■ TEXT UNDER STUDY ■
*-*-*
Close your eyes and imagine that your child was taken away from you and everyone they loved for no other reason than your skin colour and culture was different from the majority.

You had done nothing wrong. You cared, loved and nurtured your child and they were happy and healthy. Think of the fear, distress and heartbreak you would face when the world as you know it was being ripped apart.

Now try and picture that this was not only happening to you but also to families all over the country. Hard to imagine, isn’t it?

Sadly, thousands of people in Australia know exactly how this feels — you just need to ask the Stolen Generation.

Aboriginal protection boards operated in almost all Australian states, with their stated aim being to ‘protect’ and regulate the lives of Australia’s Indigenous people. In 1909, under the Aborigines Protection Act, New South Wales first gained legal power over the lives of Aboriginal people. This tremendous power allowed control of Indigenous lives, including employment, marriage and residence. It also gave them the control to forcibly remove children from their families without having to provide any evidence that they were neglected or abused.
*-*-*
■ DATA SECTION ■
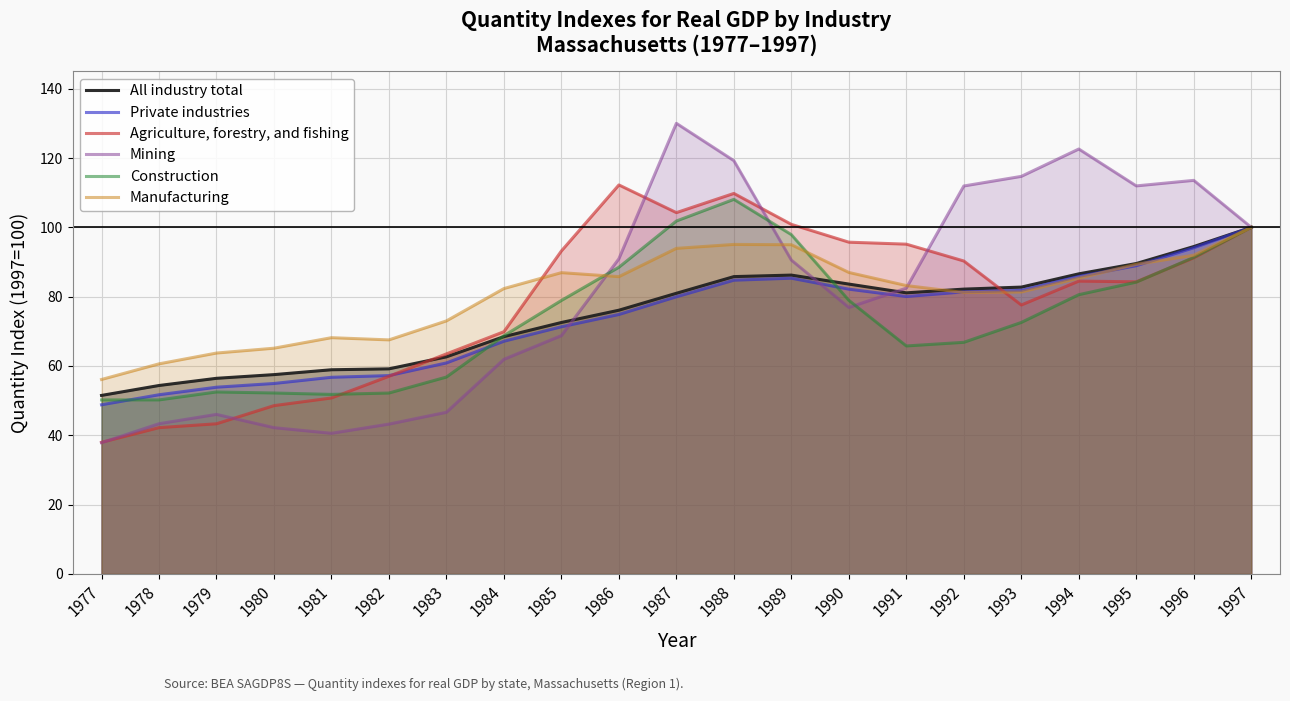

In Private industries, how many points are higher than both neighbors (excluding endpoints)?

1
*-*-*
■ TASKS FOR THIS EXERCISE ■
#1 Answer these from the passage on the Stolen Generation:
(a) In what year did New South Wales first gain legal power over the lives of Aboriginal people?
(b) Under which act did it gain that power?
(c) In the scene the reader is asked to imagine, what is the only reason the child is taken away?
#2 Carry on the passage on the Stolen Generation from its last sentence.
None of the data above is needed here.

■ RESPONSES ■
#1
(a) 1909.
(b) The Aborigines Protection Act.
(c) The family's skin color and culture were different from the majority.

#2
The reason for the removal of these innocent children has been contested. Let’s not mince words here, the truth of the matter is that white man treated Aborigines this way because they were regarded as being stone-age people who were destined to ‘die out’. By stealing the children they thought they were saving them by assimilating them into mainstream. It was genocide and the monumental arrogance shown by white people is horrifying.

As well as being institutionalised, Australia’s Stolen Generation were sometimes placed with ‘white’ families and were taught to believe that their Indigenous culture was wrong. The education provided to the children was poor and many were forced into being servants and labourers. The institutions and homes in which these children were placed could be cruel and lots of children were mistreated, suffered poverty and sexual assault.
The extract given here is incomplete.